When your debts weigh you down, it can be tempting to withdraw money from your RRSP to reimburse what you owe. Do you know what the consequences could be? Here are five examples:
Even if you have a good sum set aside for your retirement, you won’t be able to benefit from it in its entirety to pay off your debts. In reality, upon disbursement, the financial institution will deduct tax in the range of 21% to 31%. For a withdrawal of less than $5,000, the deductions are 21%. They are 26% for a withdrawal between $5,000 and $15,000 and 31% for a withdrawal of more than $15,000.
Therefore, by withdrawing $5,000 and aftertaking into account the deduction, you will only be left with a sum of $3,700 to reimburse your debts. On top of that, depending on the type of investment, your financial institution could charge fees for withdrawing funds.
If your taxable income is close to the upper limit of the tax bracket, any amount withdrawn from your RRSP could move you into the next bracket. For example, someone who earns $35,000 per year and withdraws $10,000 from his or her RRSP would move to the second bracket of taxable income that ranges from $41,935 to $83,865. It would be taxed at 20% instead of 16%.

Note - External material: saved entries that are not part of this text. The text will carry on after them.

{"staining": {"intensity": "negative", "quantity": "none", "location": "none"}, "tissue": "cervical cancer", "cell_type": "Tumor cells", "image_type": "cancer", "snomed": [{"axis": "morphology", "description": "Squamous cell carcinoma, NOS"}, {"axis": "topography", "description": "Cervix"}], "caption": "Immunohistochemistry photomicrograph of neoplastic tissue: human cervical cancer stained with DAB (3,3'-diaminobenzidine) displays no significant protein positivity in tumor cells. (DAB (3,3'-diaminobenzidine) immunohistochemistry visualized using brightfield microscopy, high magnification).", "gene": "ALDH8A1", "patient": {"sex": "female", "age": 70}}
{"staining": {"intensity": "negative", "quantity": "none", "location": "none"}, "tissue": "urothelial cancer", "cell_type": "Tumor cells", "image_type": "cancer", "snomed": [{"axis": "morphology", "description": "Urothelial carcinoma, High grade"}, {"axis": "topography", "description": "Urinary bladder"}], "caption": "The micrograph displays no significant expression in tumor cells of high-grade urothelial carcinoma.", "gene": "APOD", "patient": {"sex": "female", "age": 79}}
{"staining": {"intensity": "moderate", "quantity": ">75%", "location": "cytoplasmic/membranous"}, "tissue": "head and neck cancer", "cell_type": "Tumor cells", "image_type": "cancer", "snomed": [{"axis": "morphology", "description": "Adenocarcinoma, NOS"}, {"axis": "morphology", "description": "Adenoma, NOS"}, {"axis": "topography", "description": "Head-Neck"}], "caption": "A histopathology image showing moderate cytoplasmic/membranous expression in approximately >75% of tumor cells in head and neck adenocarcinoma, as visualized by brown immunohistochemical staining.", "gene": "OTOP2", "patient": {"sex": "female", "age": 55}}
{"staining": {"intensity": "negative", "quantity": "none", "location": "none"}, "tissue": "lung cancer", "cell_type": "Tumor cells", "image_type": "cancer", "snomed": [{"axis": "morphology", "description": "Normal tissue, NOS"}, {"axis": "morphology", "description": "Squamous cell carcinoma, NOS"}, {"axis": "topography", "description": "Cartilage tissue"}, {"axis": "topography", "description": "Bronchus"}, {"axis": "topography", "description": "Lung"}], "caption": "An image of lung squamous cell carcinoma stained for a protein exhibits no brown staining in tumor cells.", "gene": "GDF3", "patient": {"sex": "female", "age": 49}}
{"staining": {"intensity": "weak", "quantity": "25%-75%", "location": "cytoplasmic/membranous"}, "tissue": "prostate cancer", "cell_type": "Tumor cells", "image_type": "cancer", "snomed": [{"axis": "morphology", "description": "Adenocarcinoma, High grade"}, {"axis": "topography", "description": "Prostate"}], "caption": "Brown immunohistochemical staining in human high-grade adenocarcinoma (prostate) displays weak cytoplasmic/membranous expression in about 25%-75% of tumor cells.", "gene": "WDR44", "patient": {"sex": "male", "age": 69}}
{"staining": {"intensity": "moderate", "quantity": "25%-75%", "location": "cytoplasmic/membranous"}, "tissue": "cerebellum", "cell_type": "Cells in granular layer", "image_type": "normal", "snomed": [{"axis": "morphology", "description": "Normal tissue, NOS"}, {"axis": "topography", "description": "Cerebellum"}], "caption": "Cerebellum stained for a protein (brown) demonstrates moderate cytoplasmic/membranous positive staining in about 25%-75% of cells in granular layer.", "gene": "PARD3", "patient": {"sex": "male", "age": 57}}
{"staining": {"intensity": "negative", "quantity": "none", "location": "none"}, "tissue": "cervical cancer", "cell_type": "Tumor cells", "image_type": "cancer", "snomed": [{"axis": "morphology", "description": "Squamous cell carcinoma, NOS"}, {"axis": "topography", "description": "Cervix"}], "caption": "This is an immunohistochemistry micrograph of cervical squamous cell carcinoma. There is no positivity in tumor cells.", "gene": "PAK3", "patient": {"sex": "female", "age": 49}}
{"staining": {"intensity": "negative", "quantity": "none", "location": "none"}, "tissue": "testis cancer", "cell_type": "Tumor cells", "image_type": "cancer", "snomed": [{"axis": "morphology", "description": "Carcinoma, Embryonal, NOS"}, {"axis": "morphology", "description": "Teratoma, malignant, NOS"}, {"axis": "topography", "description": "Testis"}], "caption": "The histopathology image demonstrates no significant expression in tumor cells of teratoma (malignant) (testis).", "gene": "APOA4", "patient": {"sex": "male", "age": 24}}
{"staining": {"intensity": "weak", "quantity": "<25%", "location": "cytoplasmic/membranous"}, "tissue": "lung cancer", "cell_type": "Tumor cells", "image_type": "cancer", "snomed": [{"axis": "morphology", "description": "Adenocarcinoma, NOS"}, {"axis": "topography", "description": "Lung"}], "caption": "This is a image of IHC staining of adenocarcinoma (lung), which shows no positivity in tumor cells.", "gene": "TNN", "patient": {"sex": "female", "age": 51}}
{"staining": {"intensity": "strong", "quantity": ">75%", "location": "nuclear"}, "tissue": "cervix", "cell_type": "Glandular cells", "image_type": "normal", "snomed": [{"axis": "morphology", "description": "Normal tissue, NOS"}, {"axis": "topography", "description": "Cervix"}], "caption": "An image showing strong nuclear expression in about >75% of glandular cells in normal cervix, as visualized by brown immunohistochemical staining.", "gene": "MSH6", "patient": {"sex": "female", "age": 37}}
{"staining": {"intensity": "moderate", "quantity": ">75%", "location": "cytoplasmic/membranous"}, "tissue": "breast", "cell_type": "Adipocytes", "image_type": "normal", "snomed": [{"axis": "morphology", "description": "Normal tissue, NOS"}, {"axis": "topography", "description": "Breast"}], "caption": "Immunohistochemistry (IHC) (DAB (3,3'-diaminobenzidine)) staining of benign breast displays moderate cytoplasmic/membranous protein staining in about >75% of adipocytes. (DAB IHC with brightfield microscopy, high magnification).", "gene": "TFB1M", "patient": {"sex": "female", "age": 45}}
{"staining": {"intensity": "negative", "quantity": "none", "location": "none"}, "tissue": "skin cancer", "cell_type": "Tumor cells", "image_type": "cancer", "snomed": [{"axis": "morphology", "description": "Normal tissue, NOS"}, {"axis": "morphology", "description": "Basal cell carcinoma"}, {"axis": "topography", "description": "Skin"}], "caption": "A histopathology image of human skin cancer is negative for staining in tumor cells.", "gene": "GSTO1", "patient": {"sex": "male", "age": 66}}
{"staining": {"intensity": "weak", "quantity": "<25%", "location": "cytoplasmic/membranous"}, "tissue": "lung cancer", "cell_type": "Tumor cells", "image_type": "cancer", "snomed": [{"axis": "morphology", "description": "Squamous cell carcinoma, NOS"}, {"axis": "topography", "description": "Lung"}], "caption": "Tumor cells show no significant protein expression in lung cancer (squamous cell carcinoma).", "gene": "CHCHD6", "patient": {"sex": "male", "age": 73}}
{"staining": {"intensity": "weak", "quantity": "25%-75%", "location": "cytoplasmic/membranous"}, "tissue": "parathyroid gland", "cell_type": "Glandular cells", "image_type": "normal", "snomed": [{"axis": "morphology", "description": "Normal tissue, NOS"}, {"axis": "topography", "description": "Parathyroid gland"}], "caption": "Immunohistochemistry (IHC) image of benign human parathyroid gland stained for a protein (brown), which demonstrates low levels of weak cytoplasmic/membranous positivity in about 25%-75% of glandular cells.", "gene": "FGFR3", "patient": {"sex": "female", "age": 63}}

When you disburse money from your RRSP, the contribution room that you were building will be lost forever. Once you regain your financial stability, you won’t be able to put that money back into your RRSP.
RRSPs are an investment that is meant to plan for a time in your life when it will be difficult, if not impossible, to work. For those who were fortunate enough to have contributed to an employer-sponsored pension plan for a significant part of their lives, the RRSP will serve as some extra money at the end of the month or a way to spoil themselves.
For others, especially those who are self-employed, it will be their only income source aside from the government pension plan. In discounting the importance of these savings, you might jeopardize your comfort during retirement or even your financial security at an age where unexpected health-related expenses, for example, may arise.
By withdrawing your RRSPs before you have retired, you also deprive yourself of the opportunity to grow your money over the long term with compound interest. For example, $7,000 that sits in an RRSP for 30 years with an annual rate of5% will result in earnings of $24,274 for a total of $31,274. Should you really deny your future elderly self that money?
In the vast majority of cases, withdrawing RRSPs to pay off debts is a bad idea. It’s better to look into the other options available to you.
First of all, you can tap into other savings that you may have such as a TFSA. You could also sell a few assets (your second car, your cottage) in order to pay off the debts that have the highest interest rates. Re-mortgaging your home or asking to consolidate your debts to get a lower interest rate than those offered by credit card companies and personal loans are also possible solutions.
Before you make a decision, it’s always better to meet with a financial advisor who can help you identify the best possible solution for your particular situation. They could also suggest tools to help youbetter manage your finances and strategies to avoid going into debt in the future.